When Jeff Bayuk was hired as Campbell’s varsity football coach three years ago, he promised to stay until he got the program turned around.

Having fulfilled that promise this fall, Bayuk decided it was time to leave.

“We got it turned around quicker than I thought,” said Bayuk, who went 7-4 this fall and led Campbell to its first playoff appearance in a decade. “I’m grateful for the opportunity and I’m just exploring some other opportunities right now.”

Bayuk, who shared district coach of the year honors in Division V this fall, went 11-20 at Campbell after successful head coaching stints at Canfield and Hubbard. He’s 155-94 overall as a head coach.
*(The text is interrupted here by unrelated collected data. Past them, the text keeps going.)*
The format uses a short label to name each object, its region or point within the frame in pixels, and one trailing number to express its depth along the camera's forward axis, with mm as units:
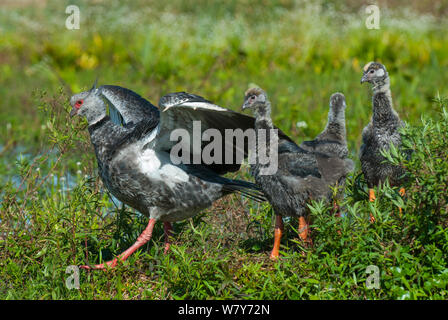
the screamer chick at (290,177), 7645
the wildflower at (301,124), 12570
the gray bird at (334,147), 7969
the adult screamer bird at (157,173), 7777
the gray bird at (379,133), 8461
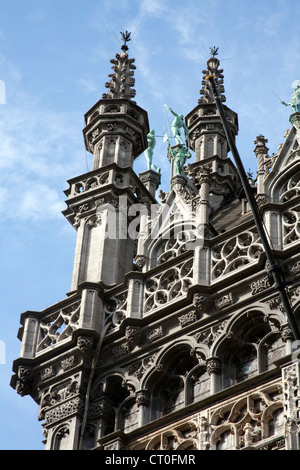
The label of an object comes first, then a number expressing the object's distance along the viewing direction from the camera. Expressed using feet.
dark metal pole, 90.33
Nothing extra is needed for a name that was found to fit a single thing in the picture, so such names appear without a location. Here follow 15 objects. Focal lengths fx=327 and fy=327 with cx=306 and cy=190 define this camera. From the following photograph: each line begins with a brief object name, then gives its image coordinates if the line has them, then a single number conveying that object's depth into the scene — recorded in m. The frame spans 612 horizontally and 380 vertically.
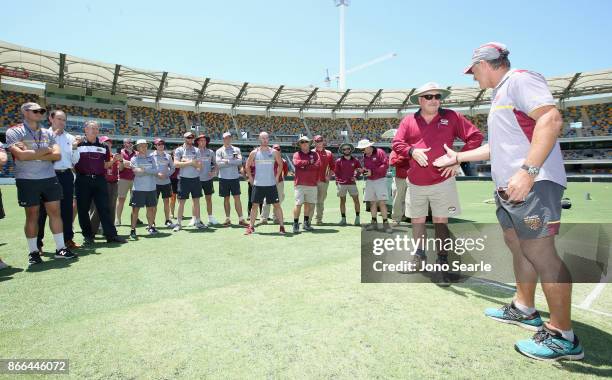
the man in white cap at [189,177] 7.64
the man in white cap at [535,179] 2.02
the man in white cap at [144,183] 6.96
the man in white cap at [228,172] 8.13
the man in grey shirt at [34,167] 4.50
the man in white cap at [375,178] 7.57
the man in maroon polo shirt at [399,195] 7.48
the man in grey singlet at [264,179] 7.18
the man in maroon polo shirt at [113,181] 7.34
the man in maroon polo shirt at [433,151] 3.70
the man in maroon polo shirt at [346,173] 8.30
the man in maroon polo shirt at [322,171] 8.08
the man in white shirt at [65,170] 5.31
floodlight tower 79.50
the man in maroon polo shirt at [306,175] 7.46
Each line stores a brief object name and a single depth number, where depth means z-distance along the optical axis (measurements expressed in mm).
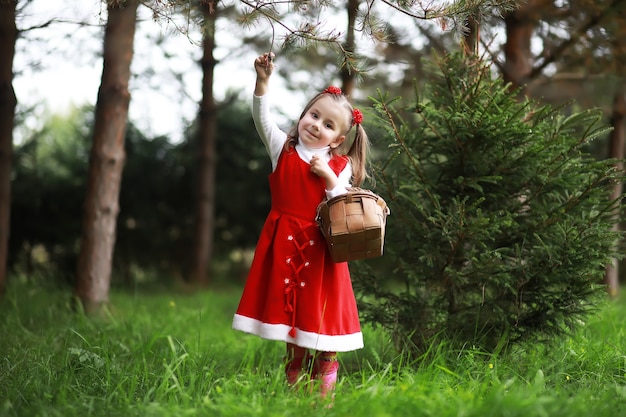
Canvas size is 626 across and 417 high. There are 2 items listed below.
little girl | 2906
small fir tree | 3336
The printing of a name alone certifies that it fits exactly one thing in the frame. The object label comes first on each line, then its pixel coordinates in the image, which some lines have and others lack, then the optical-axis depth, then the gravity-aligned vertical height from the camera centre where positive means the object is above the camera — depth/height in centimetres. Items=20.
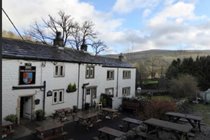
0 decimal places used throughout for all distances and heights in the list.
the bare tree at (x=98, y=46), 3195 +543
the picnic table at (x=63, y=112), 1087 -360
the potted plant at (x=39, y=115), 1045 -347
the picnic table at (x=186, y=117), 891 -302
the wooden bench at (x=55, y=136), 740 -366
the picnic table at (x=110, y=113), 1173 -376
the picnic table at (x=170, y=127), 665 -279
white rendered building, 947 -75
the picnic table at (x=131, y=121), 901 -335
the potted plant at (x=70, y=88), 1258 -170
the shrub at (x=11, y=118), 899 -320
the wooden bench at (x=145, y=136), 699 -334
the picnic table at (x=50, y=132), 742 -352
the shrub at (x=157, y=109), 975 -278
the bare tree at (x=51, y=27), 2687 +839
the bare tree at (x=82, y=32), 2982 +792
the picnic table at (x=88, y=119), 978 -364
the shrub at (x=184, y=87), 2024 -247
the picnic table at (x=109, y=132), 721 -330
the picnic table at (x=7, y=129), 775 -345
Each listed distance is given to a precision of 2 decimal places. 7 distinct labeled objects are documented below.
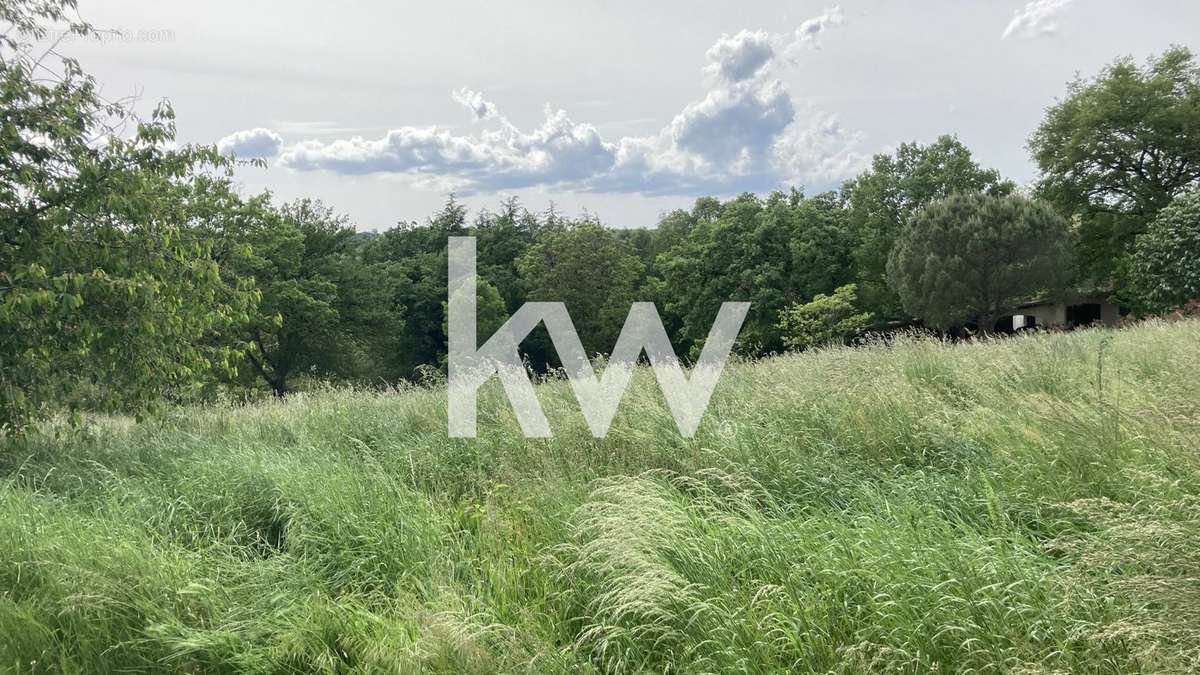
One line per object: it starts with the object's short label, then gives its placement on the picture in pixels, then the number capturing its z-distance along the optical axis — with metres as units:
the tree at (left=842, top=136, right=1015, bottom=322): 37.19
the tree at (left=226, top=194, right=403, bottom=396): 31.81
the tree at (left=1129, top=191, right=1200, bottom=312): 22.45
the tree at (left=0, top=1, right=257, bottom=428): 6.19
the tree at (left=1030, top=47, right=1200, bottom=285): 30.67
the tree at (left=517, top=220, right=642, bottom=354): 37.31
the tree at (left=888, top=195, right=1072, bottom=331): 29.61
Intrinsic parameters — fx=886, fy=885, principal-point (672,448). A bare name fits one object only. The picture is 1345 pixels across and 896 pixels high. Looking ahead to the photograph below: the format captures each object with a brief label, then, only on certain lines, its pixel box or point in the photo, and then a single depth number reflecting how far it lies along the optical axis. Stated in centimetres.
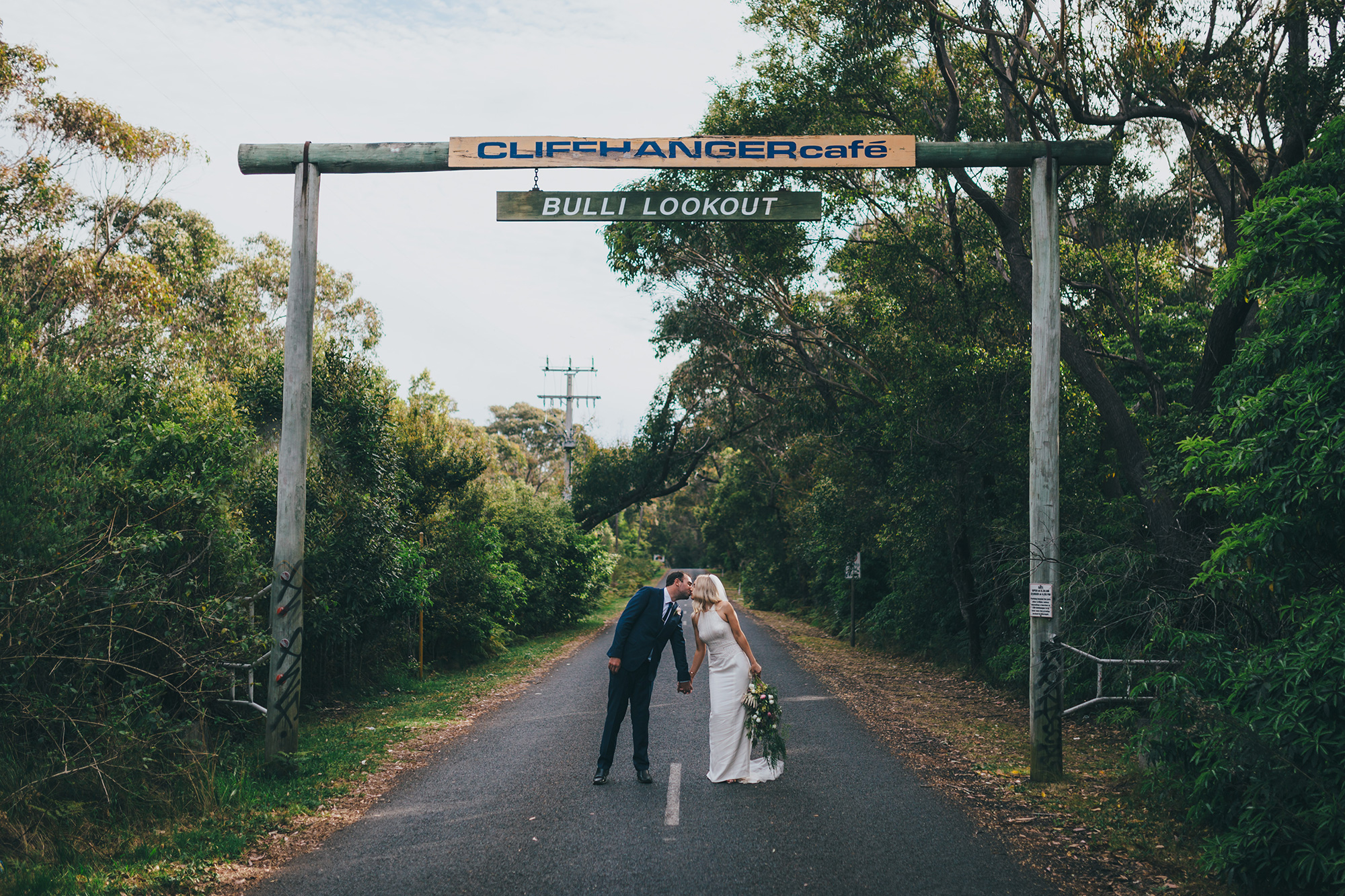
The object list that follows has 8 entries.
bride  773
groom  771
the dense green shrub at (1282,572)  503
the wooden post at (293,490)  834
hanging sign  820
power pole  4262
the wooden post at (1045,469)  816
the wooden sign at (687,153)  831
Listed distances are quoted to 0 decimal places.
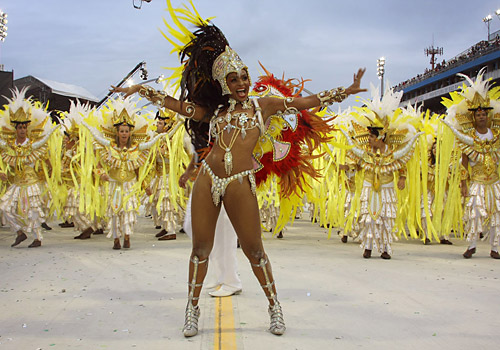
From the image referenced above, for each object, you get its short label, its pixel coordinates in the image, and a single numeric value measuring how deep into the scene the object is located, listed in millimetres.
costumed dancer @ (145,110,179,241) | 8797
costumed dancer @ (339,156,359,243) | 8516
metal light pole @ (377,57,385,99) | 27094
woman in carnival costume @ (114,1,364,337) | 3521
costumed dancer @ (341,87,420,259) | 6680
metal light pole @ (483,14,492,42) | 31303
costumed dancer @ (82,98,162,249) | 7395
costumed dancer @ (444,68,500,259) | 6637
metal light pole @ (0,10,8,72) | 17942
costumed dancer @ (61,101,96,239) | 8922
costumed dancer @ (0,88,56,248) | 7363
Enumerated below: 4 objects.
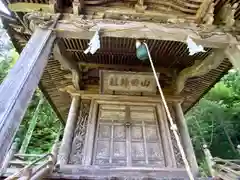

“It’s very time-consuming to be a head coach,” he said. “I’ve been a head coach since 1986 and it’d kind of be nice to be an assistant, where you coach your position and go home and come back the next day. I just want to get back to coaching and doing it on a pretty basic level.

“I have a lot of respect for guys like [Fitch head coach] Phil Annarella, [LaBrae head coach] Bill Bohren and [Howland coach] Dick Angle, who can be head coaches for such a long period of time.”

Bayuk, who still teaches at Hubbard, expects most of his assistant coaches to remain at Campbell.

“I’m very proud of what we were able to do at Campbell and I’m very confident those kids know what it takes now to be successful,” he said. “I know they’re going to have a great year next year.”

Bayuk, who submitted his resignation on Tuesday, has become a bit of an expert on turning around struggling programs.

Canfield went 1-19 in the two seasons before he was hired as head coach in 1986. By his third season, the Cardinals were 8-2.

He was hired at Hubbard in 1991, taking over a program that had gone 6-43 over the previous five years. He won a league title his first year and eventually won five more league crowns with six playoff appearances.

Campbell went 3-37 in the four years before he was hired.

He’s at least the fourth area head football coach to leave following the fall season, joining Chaney’s John Protopapa, Jackson-Milton’s Tim McGlynn and Southern’s Jim Brown. Brown was replaced by Michael Skrinjar.